Après trois années de négociations et une dernière session à New York, la convention des Nations Unies sur la cybercriminalité a finalement été approuvée.
Ce nouveau traité, qui pourra entrer en vigueur après avoir été ratifié par 40 États, vise à « combattre plus efficacement la cybercriminalité » et à renforcer la coopération internationale en la matière, en se concentrant notamment sur les images pédopornographiques ou le blanchiment d’argent. Cependant, cette approbation n’est pas sans controverses, en particulier parmi les férus de la technologie et les défenseurs des droits humains.
Pour beaucoup, ce traité est qualifié d’être trop vague et ouvert aux abus. Dr. Qemal Affagnon, responsable de la section Afrique de l’Ouest de l’ONG Internet Sans Frontières, exprime une réaction mitigée. Selon lui, le texte de 39 pages, qui constitue le premier traité de ce genre, soulève plusieurs préoccupations.
« Au-delà de cette volonté affichée, le texte peut être utilisé pour s’en prendre à des personnes ciblées comme des dissidents politiques ou des journalistes critiques envers certains pouvoirs politiques », explique-t-il, tout en partageant l’opinion des grandes entreprises technologiques qui dénoncent un périmètre d’action trop large.
Dr. Affagnon est sans équivoque. Il qualifie l’attitude de ces grandes entreprises d’hypocrite. Il souligne que, selon un récent rapport publié par une entreprise informatique, ces grands groupes travaillent régulièrement avec les États. « Je qualifie leurs attitudes d’hypocrites parce que, grâce à ce rapport, ils fournissent des données sur les utilisateurs à des États dans le cadre d’une enquête criminelle ou d’une affaire civile ou administrative.
Or, dans le monde virtuel, les internautes ont des droits réels et concrets, c’est-à-dire le droit à la liberté, le droit à la sécurité, le droit au respect de la vie privée, et le droit à la protection des données personnelles. Avec ces types d’activités qui se développent, cela risque de prendre une autre allure grâce à ce traité, parce qu’ils vont permettre aux États d’enquêter, notamment s’il s’agit d’un crime passible d’emprisonnement selon leur loi nationale, et de solliciter la coopération de notre État pour obtenir certaines preuves. Les risques en termes d’abus, de contrôle, et de surveillance sont énormes. »
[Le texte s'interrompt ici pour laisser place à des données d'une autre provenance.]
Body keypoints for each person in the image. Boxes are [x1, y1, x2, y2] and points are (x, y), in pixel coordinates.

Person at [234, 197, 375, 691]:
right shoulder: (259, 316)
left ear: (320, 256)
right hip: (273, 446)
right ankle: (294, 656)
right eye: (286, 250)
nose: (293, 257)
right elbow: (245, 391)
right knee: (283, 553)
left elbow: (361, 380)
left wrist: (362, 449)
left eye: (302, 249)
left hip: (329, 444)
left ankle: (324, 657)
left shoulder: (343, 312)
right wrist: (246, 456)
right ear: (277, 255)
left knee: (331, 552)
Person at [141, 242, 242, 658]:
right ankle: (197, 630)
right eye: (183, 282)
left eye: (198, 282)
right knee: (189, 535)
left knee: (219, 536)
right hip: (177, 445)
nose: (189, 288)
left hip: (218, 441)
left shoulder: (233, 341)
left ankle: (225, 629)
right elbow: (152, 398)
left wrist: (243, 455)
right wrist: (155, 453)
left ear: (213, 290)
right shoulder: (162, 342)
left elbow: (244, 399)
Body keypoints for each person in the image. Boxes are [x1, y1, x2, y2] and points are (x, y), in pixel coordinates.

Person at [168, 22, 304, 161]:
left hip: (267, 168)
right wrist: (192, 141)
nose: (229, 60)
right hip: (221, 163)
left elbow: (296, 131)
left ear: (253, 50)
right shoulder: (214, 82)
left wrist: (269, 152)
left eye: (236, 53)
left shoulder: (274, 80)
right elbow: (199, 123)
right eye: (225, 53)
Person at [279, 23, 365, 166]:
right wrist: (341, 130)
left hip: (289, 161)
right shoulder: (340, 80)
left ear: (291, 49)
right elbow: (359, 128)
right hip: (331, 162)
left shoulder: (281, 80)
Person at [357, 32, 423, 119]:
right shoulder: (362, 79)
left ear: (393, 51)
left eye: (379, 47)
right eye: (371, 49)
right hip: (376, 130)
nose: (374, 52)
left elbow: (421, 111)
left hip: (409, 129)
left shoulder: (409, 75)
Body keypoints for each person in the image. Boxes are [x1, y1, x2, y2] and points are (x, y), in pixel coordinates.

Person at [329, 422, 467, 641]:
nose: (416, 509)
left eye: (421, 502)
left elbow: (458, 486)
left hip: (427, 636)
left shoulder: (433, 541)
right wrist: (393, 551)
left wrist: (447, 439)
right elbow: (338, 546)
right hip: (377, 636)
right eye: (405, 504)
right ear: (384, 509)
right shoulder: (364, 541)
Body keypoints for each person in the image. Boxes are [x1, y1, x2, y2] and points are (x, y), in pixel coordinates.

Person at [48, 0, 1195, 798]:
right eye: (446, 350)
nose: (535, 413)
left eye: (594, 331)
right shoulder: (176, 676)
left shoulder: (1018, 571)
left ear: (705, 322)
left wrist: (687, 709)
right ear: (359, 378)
À la question de savoir les défauts majeurs que peut contenir cette convention, M. Affagnon insiste sur l’importance d’un équilibre entre les mesures destinées à lutter contre la cybercriminalité et la protection des droits humains. « Comme je l’ai dit tantôt, le périmètre d’action de ce texte est large et les risques d’abus sont énormes.
Aujourd’hui, on parle beaucoup de cybercriminalité. Au Bénin, par exemple, on a vu l’étendue du phénomène et comment les autorités l’ont pris à bras-le-corps. Toutefois, les résultats restent mitigés. Il est crucial de trouver un bon équilibre en mettant en place des mesures efficaces pour lutter contre la cybercriminalité tout en garantissant la protection des droits humains. »
Selon lui, ce traité doit offrir des garanties solides. « Sinon, il risque de servir à mettre en place une sorte de coopération à grande échelle entre certains États répressifs sans aucune garantie pour les droits humains. Ces États pourraient en profiter pour s’attaquer aux voix dissidentes, notamment aux politiques et journalistes critiques qui dérangent les pouvoirs en place. Ces défis sont essentiels, car ce texte a une portée très large. Si aucune stratégie n’est mise en place pour contrer les abus potentiels lors de l’application de ce texte, la question de la cybercriminalité pourrait être utilisée comme un écran de fumée pour mener à bien des activités répressives », précise-t-il.
Quid des droits humains ?
Pour le Dr. Affagnon, les risques sont bien réels. « À l’ère du numérique, la technologie a transformé notre manière de vivre et d’interagir.
Cependant, ces innovations soulèvent d’importantes questions concernant la protection de certains droits fondamentaux », fait-il savoir avant d’ajouter qu’il est essentiel de mettre en place des garde-fous dans un monde de plus en plus connecté. « Les données personnelles sont enregistrées, analysées et utilisées par ces entreprises et gouvernements.
Ce traité pourrait aggraver la situation s’il est appliqué de manière inappropriée. D’où la nécessité de bien réglementer la manière dont les données sont collectées, gérées, et analysées à des fins politiques et mercantiles par les États », conclut-il.